Could have made for a thrilling read, but was a struggle to finish it. The heroine, Na Ga, didn't resonate with me at all - I felt I should care about her, but I just didn't. And Will seemed such a worthless, unemotional character (who was never explained - why did he want Na Ga to live with him?) that it seemed a good thing when their liaison came to an end.
Not a recommended read!
Top reviews from other countries


Vielleicht gerade aus westlicher Sicht lässt Na Ga als Heldin sehr zu wünschen übrig.Sie wird selten selber aktiv (und wenn dann trifft sie üblicherweise die falsche Entscheidung), extrem bindungsscheu (ausser zu Will) und wenig empathisch. Diese Charaktereigenschaften ergeben sich allerdings ziemlich logisch aus ihrer Lebensgeschichte. Ihre Motivationen bleiben etwas unverständlich, auch wenn sie die Ich-Erzählerin ist. Die Motivation der anderen Charaktere ist häufig noch viel mysteriöser.

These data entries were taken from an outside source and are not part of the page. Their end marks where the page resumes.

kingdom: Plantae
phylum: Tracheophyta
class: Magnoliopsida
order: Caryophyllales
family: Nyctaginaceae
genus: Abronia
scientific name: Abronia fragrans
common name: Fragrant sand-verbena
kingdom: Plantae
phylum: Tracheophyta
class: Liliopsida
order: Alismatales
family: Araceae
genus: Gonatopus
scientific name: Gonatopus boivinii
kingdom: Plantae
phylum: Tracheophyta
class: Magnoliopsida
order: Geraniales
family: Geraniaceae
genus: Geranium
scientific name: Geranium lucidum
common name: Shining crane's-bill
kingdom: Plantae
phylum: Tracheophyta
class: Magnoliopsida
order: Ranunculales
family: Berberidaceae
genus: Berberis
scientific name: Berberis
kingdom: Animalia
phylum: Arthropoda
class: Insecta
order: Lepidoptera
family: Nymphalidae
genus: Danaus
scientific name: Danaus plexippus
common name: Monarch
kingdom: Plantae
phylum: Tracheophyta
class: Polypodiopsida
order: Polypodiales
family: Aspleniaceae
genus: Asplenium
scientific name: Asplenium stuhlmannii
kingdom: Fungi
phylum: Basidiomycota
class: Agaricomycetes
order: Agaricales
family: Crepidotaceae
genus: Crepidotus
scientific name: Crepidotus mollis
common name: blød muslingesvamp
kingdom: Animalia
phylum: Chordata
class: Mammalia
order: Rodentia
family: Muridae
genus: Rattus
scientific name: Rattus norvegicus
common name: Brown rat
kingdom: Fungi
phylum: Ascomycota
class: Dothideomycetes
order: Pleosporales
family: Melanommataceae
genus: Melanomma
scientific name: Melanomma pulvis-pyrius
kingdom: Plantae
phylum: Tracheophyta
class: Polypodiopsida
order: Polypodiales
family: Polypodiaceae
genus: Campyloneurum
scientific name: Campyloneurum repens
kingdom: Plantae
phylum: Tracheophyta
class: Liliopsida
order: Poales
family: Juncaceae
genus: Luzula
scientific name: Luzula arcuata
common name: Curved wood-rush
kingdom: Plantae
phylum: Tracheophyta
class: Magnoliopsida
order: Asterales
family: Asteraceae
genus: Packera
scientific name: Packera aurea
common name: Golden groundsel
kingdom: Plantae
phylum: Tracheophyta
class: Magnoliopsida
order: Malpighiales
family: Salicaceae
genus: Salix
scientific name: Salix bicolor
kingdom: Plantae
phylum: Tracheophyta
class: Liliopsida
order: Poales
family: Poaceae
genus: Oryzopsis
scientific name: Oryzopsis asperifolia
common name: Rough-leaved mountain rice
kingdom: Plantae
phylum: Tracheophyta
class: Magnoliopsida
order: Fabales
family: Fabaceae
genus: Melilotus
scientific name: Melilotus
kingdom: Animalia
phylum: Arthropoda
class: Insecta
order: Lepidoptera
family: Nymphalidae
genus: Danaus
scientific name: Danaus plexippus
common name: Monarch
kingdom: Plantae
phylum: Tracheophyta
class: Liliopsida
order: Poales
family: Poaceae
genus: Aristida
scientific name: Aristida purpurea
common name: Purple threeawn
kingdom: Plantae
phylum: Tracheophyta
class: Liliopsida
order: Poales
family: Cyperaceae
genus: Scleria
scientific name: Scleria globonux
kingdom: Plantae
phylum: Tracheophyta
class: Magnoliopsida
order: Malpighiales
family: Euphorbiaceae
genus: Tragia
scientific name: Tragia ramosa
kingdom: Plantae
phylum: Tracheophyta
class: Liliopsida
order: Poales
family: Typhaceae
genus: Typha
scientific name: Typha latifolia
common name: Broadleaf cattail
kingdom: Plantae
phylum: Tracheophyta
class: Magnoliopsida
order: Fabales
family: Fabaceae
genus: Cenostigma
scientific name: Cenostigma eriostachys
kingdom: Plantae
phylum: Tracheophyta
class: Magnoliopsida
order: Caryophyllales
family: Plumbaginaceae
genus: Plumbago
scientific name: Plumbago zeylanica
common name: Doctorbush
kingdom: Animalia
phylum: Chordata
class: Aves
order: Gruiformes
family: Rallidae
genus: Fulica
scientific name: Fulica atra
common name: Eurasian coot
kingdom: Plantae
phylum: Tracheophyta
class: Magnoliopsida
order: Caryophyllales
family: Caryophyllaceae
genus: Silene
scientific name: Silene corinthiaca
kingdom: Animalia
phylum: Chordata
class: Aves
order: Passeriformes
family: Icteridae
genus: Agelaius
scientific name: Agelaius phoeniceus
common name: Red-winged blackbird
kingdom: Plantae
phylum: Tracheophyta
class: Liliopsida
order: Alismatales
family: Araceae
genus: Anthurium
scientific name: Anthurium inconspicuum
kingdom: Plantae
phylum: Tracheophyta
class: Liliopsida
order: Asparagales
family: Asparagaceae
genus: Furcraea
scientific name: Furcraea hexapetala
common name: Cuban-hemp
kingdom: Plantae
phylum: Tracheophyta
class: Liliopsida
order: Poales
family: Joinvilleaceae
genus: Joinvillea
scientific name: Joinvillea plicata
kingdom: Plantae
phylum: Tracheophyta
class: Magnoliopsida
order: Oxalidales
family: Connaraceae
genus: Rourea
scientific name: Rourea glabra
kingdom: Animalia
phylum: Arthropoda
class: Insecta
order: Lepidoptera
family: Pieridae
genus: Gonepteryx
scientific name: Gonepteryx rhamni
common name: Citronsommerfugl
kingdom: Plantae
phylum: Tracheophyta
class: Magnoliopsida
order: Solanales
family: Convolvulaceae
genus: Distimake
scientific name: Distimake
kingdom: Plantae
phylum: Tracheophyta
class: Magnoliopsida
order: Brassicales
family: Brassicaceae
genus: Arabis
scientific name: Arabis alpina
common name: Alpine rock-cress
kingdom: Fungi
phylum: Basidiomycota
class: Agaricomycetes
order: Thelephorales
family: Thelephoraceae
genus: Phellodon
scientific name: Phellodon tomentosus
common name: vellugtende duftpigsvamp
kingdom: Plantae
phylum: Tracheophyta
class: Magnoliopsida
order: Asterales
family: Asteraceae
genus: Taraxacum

Dennoch ist das Buch sehr gut geschrieben (sollte aber für jeden der bei Englisch B2 erreicht hat zu schaffen sein) und gibt einen Einblick in eine uns eher unbekannte Welt. Im Grossen und Ganzen habe ich die Lektüre genossen.
In English:
The premise of the story is intriguing: The protagonist, Na Ga, comes from a tiny minority in North-East Burma, the Lu, a world that is alien even to those in Central Burma. The Lu are, from our point of view, a neolithic culture, at least in Na Ga's childhood. At the beginning of the book, however, we find her in Wanting, a small bordertown in China, where she is waiting to travel on back to Burma, after her boyfriend Will apparently broke up with her in Bangkok.
Perhaps this is a very Western point of view, but as a heroine Na Ga is lacking. She is very passive (and if she becomes active, she usually makes the worst possible decision), she seems very afraid of commitment (the only person she ever appears close to is Will, she pushes away everyone else) and seriously lacks empathy. Those character traits stem quite logically from the story of her life. Her motivations are often obscure, even though she is the I-Narrator. The motivations of most other characters are even more mysterious.
However, the novel is very well-written and gives us a glimpse into a world that is very foreign to us. I certainly didn't regret reading it.

I bought this book as part of my drive to read most of the Orange/Baileys long-listed books of the last decade or so. I have to confess that it was a book that I admired more than straightforwardly liked, largely because I felt that the voice of Na Ga didn't quite ring true. She both seemed strangely passive (refusing to accept Will's offer to train her for a profession, for example) and in terms of her narrative voice oddly sophisticated for a girl from a remote Burmese village - even if she had spent time with an American family. I also felt that the ending was very abrupt, and left many questions unanswered - though maybe for this sort of book that was the point. And I wasn't clear how Na Ga had managed to avoid meeting Will's long term girlfriend over the course of ten years - surely she'd have visited Will in Rangoon at some point during that time? I also found the title - 'wanting' is a place and also what Na Ga has learnt to experience - a bit heavy-handed.
But, at the same time I would wholeheartedly recommend the book for its perceptive look at Burmese society and what life in the country, and the countries surrounding it, has been like following the military junta. There are superb depictions of both village and expat life, and though the 'Wild Lu' are an invented tribe, they feel very real. Na Ga's confusion about returning home - she realizes that the Burma she left is not the same as the country she will go back to - was very well depicted, as was her growing friendship with Minzu, and her reaction to the suicide of fellow-Burmese Mr Jiang. Law Yone exposes some of the more frightening sides of Burmese and Far Eastern culture - the exploitation in the brothels, the trading of children just to help them survive, the brutality of the military - and it is very good that she does: this is certainly an effective anecdote to all those soppy stories in which Burmese sages sit around praying to Buddha and meditating in the lotus position or experiencing mystical love affairs (as in Jan Philip Sendker's 'The Art of Hearing Heartbeats'.